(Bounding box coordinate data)
- Opening Delimiter -

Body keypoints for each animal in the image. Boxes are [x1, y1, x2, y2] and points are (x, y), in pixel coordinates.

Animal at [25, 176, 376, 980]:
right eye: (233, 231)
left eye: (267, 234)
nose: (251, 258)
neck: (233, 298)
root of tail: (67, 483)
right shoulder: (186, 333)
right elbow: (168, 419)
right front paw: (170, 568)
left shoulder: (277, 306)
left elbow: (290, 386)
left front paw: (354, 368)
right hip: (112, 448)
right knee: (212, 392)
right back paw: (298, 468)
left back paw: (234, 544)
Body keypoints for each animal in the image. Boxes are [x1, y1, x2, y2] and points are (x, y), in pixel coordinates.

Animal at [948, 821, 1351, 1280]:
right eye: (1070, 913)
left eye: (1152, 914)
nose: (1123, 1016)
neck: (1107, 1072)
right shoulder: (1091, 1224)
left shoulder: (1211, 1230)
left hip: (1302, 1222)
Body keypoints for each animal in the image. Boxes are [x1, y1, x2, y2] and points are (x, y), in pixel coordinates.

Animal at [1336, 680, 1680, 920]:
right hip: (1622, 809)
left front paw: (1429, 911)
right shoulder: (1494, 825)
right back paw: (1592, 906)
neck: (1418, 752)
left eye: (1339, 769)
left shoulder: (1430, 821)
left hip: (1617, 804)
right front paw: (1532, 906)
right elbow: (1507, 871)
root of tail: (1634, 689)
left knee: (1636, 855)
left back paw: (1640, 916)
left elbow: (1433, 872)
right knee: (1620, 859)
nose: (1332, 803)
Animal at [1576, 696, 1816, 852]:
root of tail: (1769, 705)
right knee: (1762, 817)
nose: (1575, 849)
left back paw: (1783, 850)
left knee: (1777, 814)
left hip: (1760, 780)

- Closing Delimiter -

TASK: Take the line above containing "neck: (1418, 752)", the line containing "right knee: (1762, 817)", and all lines in between, and copy them exactly without anything else.

WRITTEN ANSWER:
neck: (1418, 752)
left eye: (1339, 769)
left shoulder: (1430, 821)
left hip: (1617, 804)
right front paw: (1532, 906)
right elbow: (1507, 871)
root of tail: (1634, 689)
left knee: (1636, 855)
left back paw: (1640, 916)
left elbow: (1433, 872)
right knee: (1620, 859)
nose: (1332, 803)
Animal at [1576, 696, 1816, 852]:
root of tail: (1769, 705)
right knee: (1762, 817)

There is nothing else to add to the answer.